INSTRUCTIONS
**1)** Answer these from the gluten-free flat bread recipe:
(a) How warm should the water be?
(b) How long should the starter mixture be whisked?
(c) At about what temperature should the dough be set to rise?
**2)** Write the next part of the gluten-free flat bread recipe, picking up after its last step.

DOCUMENT TEXT
▼▼▼
I’m truly delighted by these little, gluten-free, sourdough flat breads. They puff-up when baked, they’re perfect for pocket sandwiches, and they’re wonderful with hummus!

2 cups mature Gluten-Free Natural Levain Starter Culture

½ cup warm (about 100 degrees F), well, spring, or filtered water

1 ½ cups tapioca flour, plus more for rolling out the dough

1 tablespoon honey

1 tablespoon chia seeds

2 teaspoons xanthan gum

1 ½ cups sorghum flour

1 ½ teaspoons whole, unrefined sea salt

1 teaspoon extra-virgin olive oil

In a large bowl combine the mature starter, warm water, honey, chia seeds, and xanthan gum. Whisk until evenly combined, about 2 minutes. Add ½ cup of the sorghum flour and ½ cup of the tapioca flour at a time. Use a wooden spoon or the dough hook to mix incorporated. Add 1 teaspoon of olive oil. Mix until the oil has been absorbed into the dough, about 1 more minute. Scrape the dough into a ball. Lightly oil the mixing bowl. Turn the dough in the bowl to coat in the oil. Cover tightly. Set to rise in a warm (about 75 degrees F) place for 2 ½-3 hours, until nearly doubled in bulk.
▲▲▲
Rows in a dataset
▼▼▼
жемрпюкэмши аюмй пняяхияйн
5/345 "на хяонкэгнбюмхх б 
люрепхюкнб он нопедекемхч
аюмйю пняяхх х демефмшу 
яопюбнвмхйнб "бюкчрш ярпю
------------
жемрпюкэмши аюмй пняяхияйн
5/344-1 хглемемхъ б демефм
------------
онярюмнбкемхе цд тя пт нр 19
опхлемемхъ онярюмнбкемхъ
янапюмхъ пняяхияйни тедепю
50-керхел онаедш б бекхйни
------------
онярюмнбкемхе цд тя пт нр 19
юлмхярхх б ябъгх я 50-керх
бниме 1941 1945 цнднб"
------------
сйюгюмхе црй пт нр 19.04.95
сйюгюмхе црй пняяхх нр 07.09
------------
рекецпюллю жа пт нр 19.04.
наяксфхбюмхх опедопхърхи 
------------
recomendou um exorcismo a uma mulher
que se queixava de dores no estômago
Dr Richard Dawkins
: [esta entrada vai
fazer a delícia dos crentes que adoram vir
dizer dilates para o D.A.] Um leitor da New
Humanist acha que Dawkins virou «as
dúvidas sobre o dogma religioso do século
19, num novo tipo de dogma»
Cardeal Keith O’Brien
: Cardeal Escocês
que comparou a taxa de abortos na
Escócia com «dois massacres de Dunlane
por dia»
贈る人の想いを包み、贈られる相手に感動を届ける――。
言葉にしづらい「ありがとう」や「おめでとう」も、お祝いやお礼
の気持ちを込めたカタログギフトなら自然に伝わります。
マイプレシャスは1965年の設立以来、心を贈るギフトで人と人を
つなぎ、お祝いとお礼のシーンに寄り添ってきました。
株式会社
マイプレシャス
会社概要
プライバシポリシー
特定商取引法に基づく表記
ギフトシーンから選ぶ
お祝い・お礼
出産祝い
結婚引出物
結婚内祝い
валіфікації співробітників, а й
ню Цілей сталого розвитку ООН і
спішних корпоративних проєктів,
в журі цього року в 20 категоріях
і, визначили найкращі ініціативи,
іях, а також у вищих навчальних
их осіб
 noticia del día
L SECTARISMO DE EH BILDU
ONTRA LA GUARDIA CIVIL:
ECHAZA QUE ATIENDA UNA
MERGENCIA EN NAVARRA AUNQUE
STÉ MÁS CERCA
▲▲▲
ANSWERS FOR THIS EXERCISE
**1)**
(a) About 100 degrees F.
(b) About 2 minutes.
(c) About 75 degrees F.

**2)**
Center the oven rack. Place a cookie sheet or jelly-roll pan in the cold oven. Preheat the oven to 500 degrees F. Use a bench scraper or chef’s knife to cut the dough into eight equal portions. Lightly flour your hands, a work surface, and a rolling pin.  Form the dough into a ball. Flatten and roll into a round that is ¼-inch to 3/8-inch thick and about 6-inches in diameter.

Bake 3-4 breads per batch on the hot cookie sheet. After 3 minutes remove from the oven. Flip each bread. Use the flat side of a metal spatula to press down all of the bubbles in the pita (this actually helps the bubbles to expand). Return to the oven. Bake until puffy and barely browned, about 3-4 more minutes. Stack hot pita breads and wrap in a kitchen towel. This will keep them moist and warm for up to one hour. Serve while still warm. Store cooled pita tightly covered in the refrigerator for up to 3 days.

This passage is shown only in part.